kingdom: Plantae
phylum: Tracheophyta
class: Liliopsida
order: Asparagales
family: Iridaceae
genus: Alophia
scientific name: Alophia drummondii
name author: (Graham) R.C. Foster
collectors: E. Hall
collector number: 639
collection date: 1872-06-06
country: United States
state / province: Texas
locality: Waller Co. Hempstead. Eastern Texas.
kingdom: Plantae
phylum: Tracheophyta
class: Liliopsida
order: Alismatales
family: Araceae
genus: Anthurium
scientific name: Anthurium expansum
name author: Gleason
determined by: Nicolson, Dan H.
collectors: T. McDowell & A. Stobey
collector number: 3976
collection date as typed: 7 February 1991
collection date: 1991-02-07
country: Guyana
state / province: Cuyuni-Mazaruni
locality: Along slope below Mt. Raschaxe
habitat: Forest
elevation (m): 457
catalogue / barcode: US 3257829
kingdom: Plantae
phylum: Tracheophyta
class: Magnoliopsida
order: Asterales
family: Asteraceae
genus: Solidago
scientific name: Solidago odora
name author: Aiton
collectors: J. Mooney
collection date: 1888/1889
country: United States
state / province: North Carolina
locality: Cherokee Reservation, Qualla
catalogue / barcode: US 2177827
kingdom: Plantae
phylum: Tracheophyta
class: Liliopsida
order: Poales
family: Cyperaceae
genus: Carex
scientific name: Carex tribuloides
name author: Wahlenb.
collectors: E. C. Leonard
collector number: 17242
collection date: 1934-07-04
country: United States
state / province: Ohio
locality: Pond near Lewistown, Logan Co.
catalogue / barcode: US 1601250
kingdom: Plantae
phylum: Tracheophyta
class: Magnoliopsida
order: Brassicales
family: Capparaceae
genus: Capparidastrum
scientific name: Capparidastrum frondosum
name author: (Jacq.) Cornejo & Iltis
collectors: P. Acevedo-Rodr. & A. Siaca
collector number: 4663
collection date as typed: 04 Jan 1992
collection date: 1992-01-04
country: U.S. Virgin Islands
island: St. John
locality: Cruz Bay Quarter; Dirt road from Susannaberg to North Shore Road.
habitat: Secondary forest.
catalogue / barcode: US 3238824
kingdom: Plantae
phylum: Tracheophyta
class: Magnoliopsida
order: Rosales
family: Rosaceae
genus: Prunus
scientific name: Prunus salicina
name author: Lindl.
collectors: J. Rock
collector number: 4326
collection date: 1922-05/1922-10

- - - -

To be done:
Rewrite the data above, replacing "collectors" with "collected by" everywhere and leaving everything else unchanged.

Written response:
kingdom: Plantae
phylum: Tracheophyta
class: Liliopsida
order: Asparagales
family: Iridaceae
genus: Alophia
scientific name: Alophia drummondii
name author: (Graham) R.C. Foster
collected by: E. Hall
collector number: 639
collection date: 1872-06-06
country: United States
state / province: Texas
locality: Waller Co. Hempstead. Eastern Texas.
kingdom: Plantae
phylum: Tracheophyta
class: Liliopsida
order: Alismatales
family: Araceae
genus: Anthurium
scientific name: Anthurium expansum
name author: Gleason
determined by: Nicolson, Dan H.
collected by: T. McDowell & A. Stobey
collector number: 3976
collection date as typed: 7 February 1991
collection date: 1991-02-07
country: Guyana
state / province: Cuyuni-Mazaruni
locality: Along slope below Mt. Raschaxe
habitat: Forest
elevation (m): 457
catalogue / barcode: US 3257829
kingdom: Plantae
phylum: Tracheophyta
class: Magnoliopsida
order: Asterales
family: Asteraceae
genus: Solidago
scientific name: Solidago odora
name author: Aiton
collected by: J. Mooney
collection date: 1888/1889
country: United States
state / province: North Carolina
locality: Cherokee Reservation, Qualla
catalogue / barcode: US 2177827
kingdom: Plantae
phylum: Tracheophyta
class: Liliopsida
order: Poales
family: Cyperaceae
genus: Carex
scientific name: Carex tribuloides
name author: Wahlenb.
collected by: E. C. Leonard
collector number: 17242
collection date: 1934-07-04
country: United States
state / province: Ohio
locality: Pond near Lewistown, Logan Co.
catalogue / barcode: US 1601250
kingdom: Plantae
phylum: Tracheophyta
class: Magnoliopsida
order: Brassicales
family: Capparaceae
genus: Capparidastrum
scientific name: Capparidastrum frondosum
name author: (Jacq.) Cornejo & Iltis
collected by: P. Acevedo-Rodr. & A. Siaca
collector number: 4663
collection date as typed: 04 Jan 1992
collection date: 1992-01-04
country: U.S. Virgin Islands
island: St. John
locality: Cruz Bay Quarter; Dirt road from Susannaberg to North Shore Road.
habitat: Secondary forest.
catalogue / barcode: US 3238824
kingdom: Plantae
phylum: Tracheophyta
class: Magnoliopsida
order: Rosales
family: Rosaceae
genus: Prunus
scientific name: Prunus salicina
name author: Lindl.
collected by: J. Rock
collector number: 4326
collection date: 1922-05/1922-10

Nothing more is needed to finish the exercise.